**RECORDS FOR THIS EXERCISE**.

* * * * *

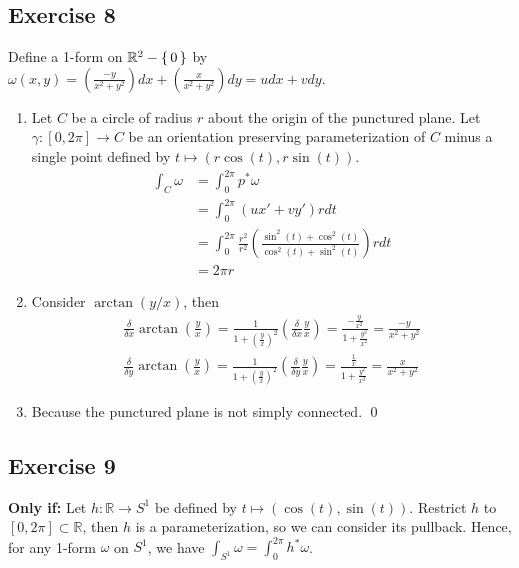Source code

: \documentclass{article}
\newcommand{\R}{\mathbb{R}}
\begin{document}
  \subsection*{Exercise 8}
    Define a 1-form on $\R^2-\set{0}$ by $\omega(x,y)=\left(\frac{-y}{x^2+y^2}
    \right)dx+\left(\frac{x}{x^2+y^2}\right)dy=udx+vdy$.
    \begin{enumerate}[label=\textbf{(\alph*)}]
      \item{
        Let $C$ be a circle of radius $r$ about the origin of the punctured
        plane. Let $\gamma\colon[0,2\pi]\to C$ be an orientation preserving
        parameterization of $C$ minus a single point defined by $t\mapsto(
        r\cos(t),r\sin(t))$.
        \begin{align*}
          \int_C\omega
            &=\int_0^{2\pi}p^*\omega\\
            &=\int_0^{2\pi}(ux'+vy')rdt\\
            &=\int_0^{2\pi}\frac{r^2}{r^2}\left(\frac{\sin^2(t)+\cos^2(t)}
              {\cos^2(t)+\sin^2(t)}\right)rdt\\
            &= 2\pi r
        \end{align*}
      }
      \item{
        Consider $\arctan(y/x)$, then
        \begin{align*}
          \frac{\delta}{\delta x}\arctan\left(\frac{y}{x}\right)
            =\frac{1}{1+\left(\frac{y}{x}\right)^2}\left(\frac{\delta}{\delta x}
            \frac{y}{x}\right)
            =\frac{-\frac{y}{x^2}}{1+\frac{y^2}{x^2}}
            =\frac{-y}{x^2+y^2}\\
          \frac{\delta}{\delta y}\arctan\left(\frac{y}{x}\right)
          =\frac{1}{1+\left(\frac{y}{x}\right)^2}\left(\frac{\delta}{\delta y}
          \frac{y}{x}\right)
          =\frac{\frac{1}{x}}{1+\frac{y^2}{x^2}}
          =\frac{x}{x^2+y^2}
        \end{align*}
      }
      \item{
        Because the punctured plane is not simply connected.
      }
      \qed
    \end{enumerate}

  \subsection*{Exercise 9}
    \textbf{Only if:} Let $h\colon\R\to S^1$ be defined by $t\mapsto(\cos(t),
    \sin(t))$. Restrict $h$ to $[0,2\pi]\subset\R$, then $h$ is a
    parameterization, so we can consider its pullback. Hence, for any 1-form
    $\omega$ on $S^1$, we have $\int_{S^1}\omega=\int_0^{2\pi}h^*\omega$.
\end{document}
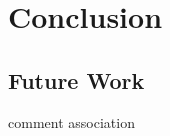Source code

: 
\chapter{Conclusion}\label{cha:Conclusion}

\section{Future Work}\label{sec:FutureWork}
comment association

* * * * *

**BRIEF**. All that is needed is the span from the line with "on $S^1$, we" through the last line of the material above, reproduced exactly and free of pictures.

**TASK RESULT**.
    $\omega$ on $S^1$, we have $\int_{S^1}\omega=\int_0^{2\pi}h^*\omega$.
\end{document}
Source code

: 
\chapter{Conclusion}\label{cha:Conclusion}

\section{Future Work}\label{sec:FutureWork}
comment association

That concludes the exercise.